Make the Cream Sauce
  1. In a large saucepan, melt 2 tablespoons of unsalted butter over medium heat. Add the minced garlic and sauté for 1 minute until fragrant, being careful not to brown it.
  2. Whisk in the all-purpose flour and cook, stirring constantly, for 1-2 minutes to create a roux.
  3. Gradually whisk in the warmed whole milk and heavy cream, a little at a time, to prevent lumps. Continue to whisk until the sauce thickens to a consistency that coats the back of a spoon, about 5-7 minutes.
  4. Remove from heat and stir in salt, freshly ground black pepper, and freshly grated nutmeg.
Assemble and Bake
  1. Arrange a single layer of potato slices in the bottom of the prepared baking dish, overlapping them slightly.
  2. Pour about one-third of the cream sauce evenly over the potatoes. Sprinkle with one-third of the shredded Gruyère and Parmesan cheeses.

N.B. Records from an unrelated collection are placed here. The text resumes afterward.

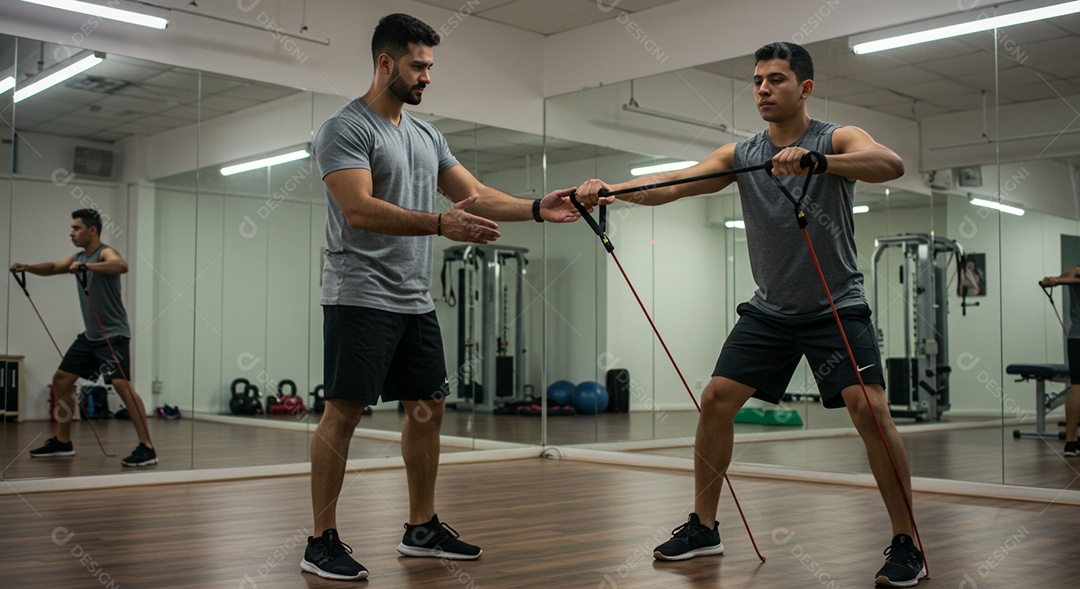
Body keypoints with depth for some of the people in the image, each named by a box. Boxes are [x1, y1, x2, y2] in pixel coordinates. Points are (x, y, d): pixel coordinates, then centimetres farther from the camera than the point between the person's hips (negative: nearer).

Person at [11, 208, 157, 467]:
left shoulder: (106, 253, -14)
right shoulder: (78, 257, 13)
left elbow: (122, 266, -35)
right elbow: (53, 268, 22)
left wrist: (86, 266, -45)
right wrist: (27, 267, 3)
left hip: (113, 335, -10)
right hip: (90, 336, 10)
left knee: (121, 384, -22)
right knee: (61, 380, 14)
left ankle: (147, 448, -23)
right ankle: (62, 442, 27)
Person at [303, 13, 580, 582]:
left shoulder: (426, 136, 16)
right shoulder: (346, 129, -9)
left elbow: (476, 195, 14)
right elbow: (360, 210, -22)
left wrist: (537, 208, 0)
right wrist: (441, 224, -32)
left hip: (416, 300, 8)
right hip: (362, 296, -8)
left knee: (427, 407, 10)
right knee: (343, 411, -7)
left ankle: (422, 528, 21)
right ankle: (322, 541, 2)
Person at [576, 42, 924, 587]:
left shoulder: (838, 139, -8)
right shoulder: (741, 154, 2)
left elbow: (891, 164, -29)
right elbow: (674, 183, -10)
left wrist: (816, 158, -46)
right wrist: (610, 189, -28)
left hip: (836, 306, -4)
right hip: (770, 309, 4)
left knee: (870, 409, -18)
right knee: (716, 401, -1)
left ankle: (905, 545, -3)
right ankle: (703, 528, 14)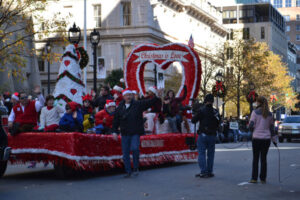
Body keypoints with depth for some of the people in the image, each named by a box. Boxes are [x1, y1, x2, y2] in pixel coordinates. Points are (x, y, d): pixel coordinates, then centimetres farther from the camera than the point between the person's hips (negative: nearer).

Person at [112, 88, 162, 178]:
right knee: (125, 154, 5)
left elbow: (149, 102, -6)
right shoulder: (120, 107, 8)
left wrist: (157, 97, -21)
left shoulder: (138, 104, 2)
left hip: (135, 133, -3)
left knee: (134, 148, -22)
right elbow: (116, 120, 11)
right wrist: (114, 131, 4)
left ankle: (136, 168, -2)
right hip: (125, 134, 3)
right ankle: (128, 172, 19)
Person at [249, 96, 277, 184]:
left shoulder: (255, 112, -7)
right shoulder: (269, 114, 5)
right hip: (267, 139, 3)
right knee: (264, 158, 9)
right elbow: (271, 128, 8)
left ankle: (254, 178, 4)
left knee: (255, 159, 5)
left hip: (256, 138, -3)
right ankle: (263, 179, 10)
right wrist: (274, 140, 14)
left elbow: (251, 126, -8)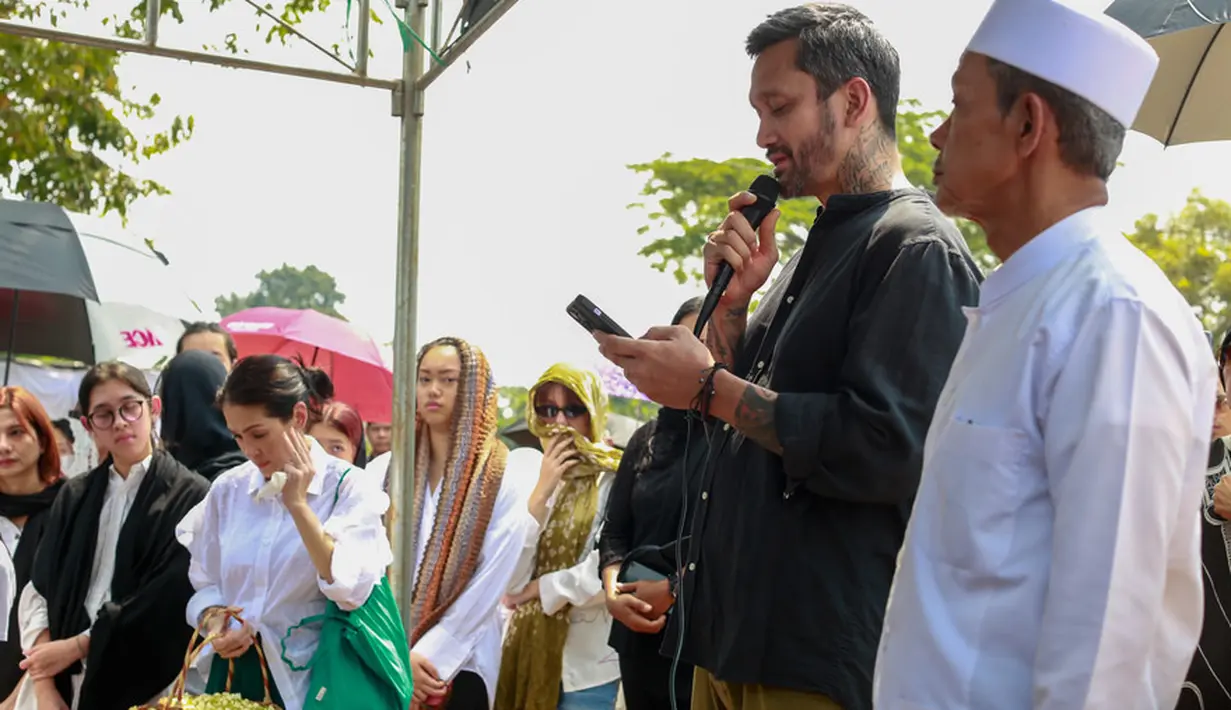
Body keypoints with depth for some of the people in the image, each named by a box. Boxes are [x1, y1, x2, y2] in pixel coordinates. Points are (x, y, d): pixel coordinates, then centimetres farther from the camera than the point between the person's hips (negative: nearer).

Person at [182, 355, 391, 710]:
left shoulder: (349, 488, -9)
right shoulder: (227, 489, 3)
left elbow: (351, 589, -20)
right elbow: (205, 583, 11)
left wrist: (298, 504, -21)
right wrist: (214, 621, -10)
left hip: (307, 679, -4)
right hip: (234, 673, 4)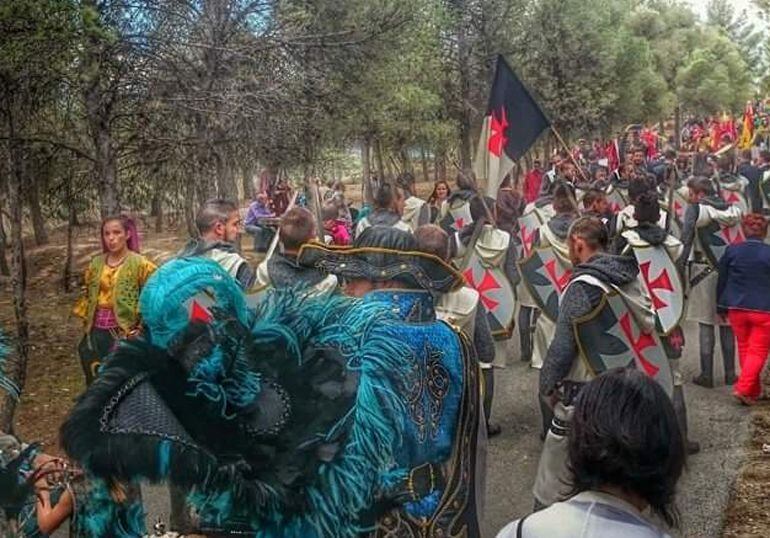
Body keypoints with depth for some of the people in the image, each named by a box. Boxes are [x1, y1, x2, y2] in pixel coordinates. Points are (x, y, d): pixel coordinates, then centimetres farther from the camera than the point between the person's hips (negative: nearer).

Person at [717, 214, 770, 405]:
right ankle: (743, 388, -7)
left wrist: (721, 307, 14)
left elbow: (722, 280, 3)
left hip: (737, 309, 3)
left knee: (744, 349, 15)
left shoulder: (731, 251, -3)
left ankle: (754, 391, 24)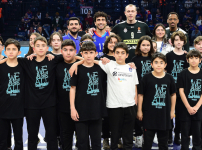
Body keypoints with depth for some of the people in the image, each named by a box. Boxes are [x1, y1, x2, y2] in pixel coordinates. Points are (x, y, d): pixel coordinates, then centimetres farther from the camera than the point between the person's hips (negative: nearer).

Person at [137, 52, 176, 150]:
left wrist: (172, 110, 9)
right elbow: (140, 95, -3)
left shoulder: (169, 78, -2)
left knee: (163, 142, 14)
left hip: (164, 114, 2)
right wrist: (139, 110, -2)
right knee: (147, 141, 8)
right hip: (149, 114, -2)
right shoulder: (147, 78, -8)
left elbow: (173, 95, 9)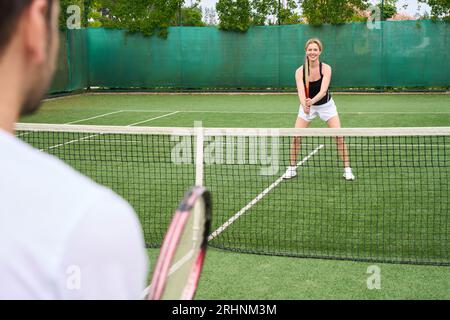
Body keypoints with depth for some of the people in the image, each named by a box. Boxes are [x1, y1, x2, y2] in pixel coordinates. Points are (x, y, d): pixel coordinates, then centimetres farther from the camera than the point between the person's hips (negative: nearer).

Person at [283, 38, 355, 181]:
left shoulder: (326, 68, -20)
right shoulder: (300, 71, -17)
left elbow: (323, 90, -32)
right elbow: (301, 92, -30)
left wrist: (312, 101, -51)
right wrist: (304, 105, -51)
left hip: (326, 105, -1)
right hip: (307, 106, 1)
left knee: (339, 136, -11)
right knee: (296, 137, -7)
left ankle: (347, 169, 1)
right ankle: (292, 169, 10)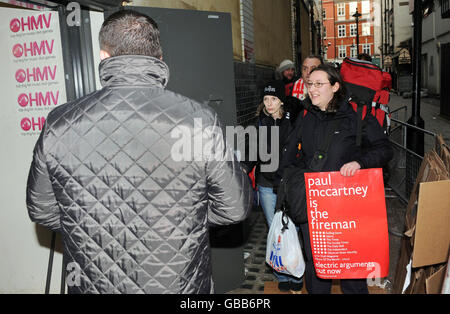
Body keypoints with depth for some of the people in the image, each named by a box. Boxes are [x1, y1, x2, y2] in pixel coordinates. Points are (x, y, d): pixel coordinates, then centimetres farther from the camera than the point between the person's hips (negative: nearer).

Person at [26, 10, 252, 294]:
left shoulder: (58, 125, -14)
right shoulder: (200, 120, -20)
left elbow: (42, 212, 0)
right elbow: (236, 208, -10)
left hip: (93, 284, 2)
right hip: (182, 285, -1)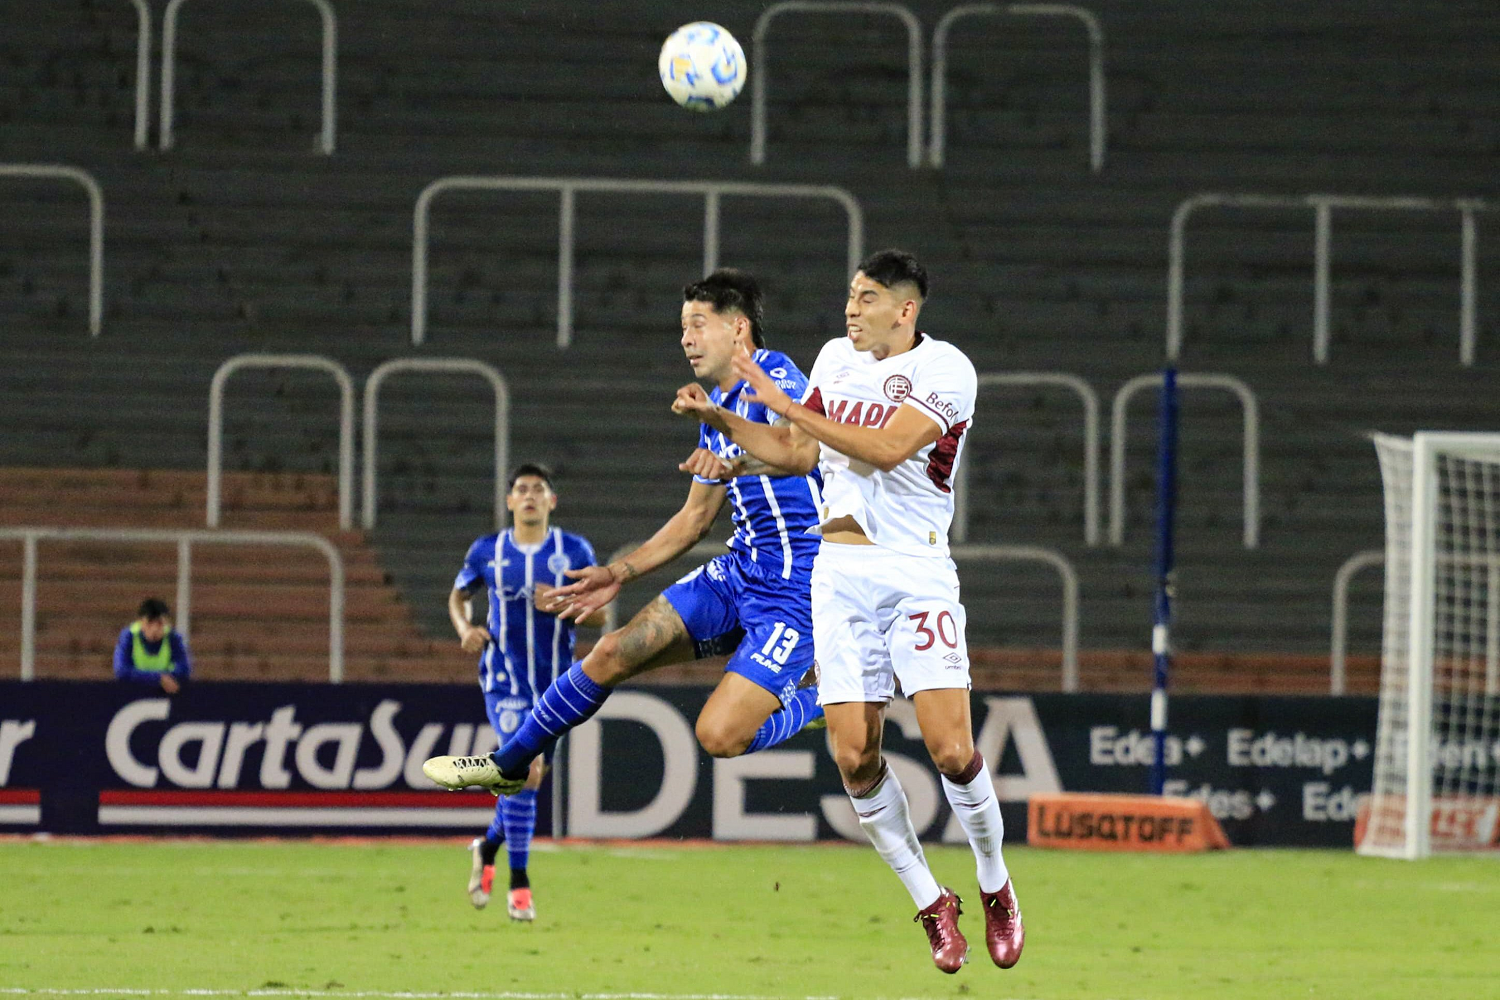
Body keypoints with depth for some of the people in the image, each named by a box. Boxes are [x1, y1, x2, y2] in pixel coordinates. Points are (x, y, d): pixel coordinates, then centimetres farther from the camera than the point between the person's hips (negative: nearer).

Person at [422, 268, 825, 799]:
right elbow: (695, 517, 26)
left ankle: (819, 699, 8)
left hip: (795, 590, -8)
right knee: (615, 653, 2)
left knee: (720, 735, -20)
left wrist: (739, 464, -52)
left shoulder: (774, 375, -13)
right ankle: (508, 765, 17)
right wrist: (618, 574, 22)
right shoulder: (717, 412, 16)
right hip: (738, 571, 8)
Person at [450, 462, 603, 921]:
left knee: (530, 775, 9)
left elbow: (599, 613, 3)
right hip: (505, 679, -2)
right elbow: (458, 595, 17)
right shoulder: (487, 552, 2)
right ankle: (519, 884, -10)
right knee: (526, 770, -18)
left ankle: (487, 848, 37)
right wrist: (465, 628, -4)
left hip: (555, 682, 2)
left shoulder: (575, 551, 2)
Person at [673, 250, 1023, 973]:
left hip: (917, 573, -5)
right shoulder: (837, 357, 11)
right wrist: (719, 419, 6)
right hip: (840, 571, 5)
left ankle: (994, 884, 8)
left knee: (951, 750, -16)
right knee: (853, 757, -6)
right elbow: (795, 453, 21)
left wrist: (782, 403, -19)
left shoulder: (946, 370, -9)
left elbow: (885, 449, -22)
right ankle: (930, 903, 9)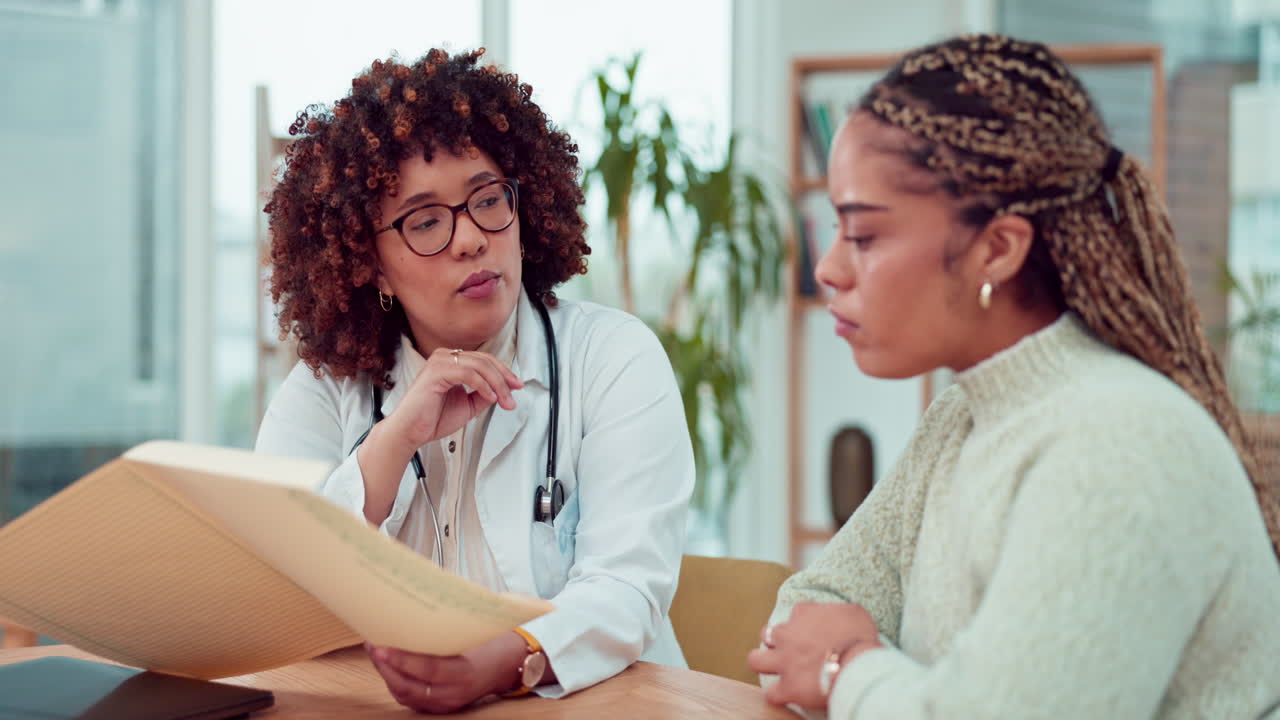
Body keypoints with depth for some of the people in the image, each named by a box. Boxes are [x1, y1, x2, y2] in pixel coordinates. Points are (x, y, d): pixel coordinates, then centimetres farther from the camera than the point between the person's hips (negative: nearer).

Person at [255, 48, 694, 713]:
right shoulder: (325, 390, 4)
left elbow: (627, 588, -13)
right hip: (376, 708, 1)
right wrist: (397, 440, -15)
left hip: (587, 704, 0)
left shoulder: (615, 357, -2)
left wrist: (498, 665, -31)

  3. Repeat the layering process two more times: potatoes, then sauce, then cheese. Ensure the top layer of potatoes is completely covered by sauce.
  4. Cover the baking dish tightly with aluminum foil. Bake for 45 minutes.
  5. Remove the foil and bake for another 30 minutes, or until the potatoes are tender (test with a knife) and the top is golden brown and bubbly.
  6. Let the scalloped potatoes rest for 10-15 minutes before serving. This allows the sauce to set and makes for easier serving.

Notes

For the best results, use a mandoline to get uniformly thin potato slices, which ensures even cooking. You can assemble this dish a few hours ahead of time and refrigerate before baking; just add 10-15 minutes to the covered baking time.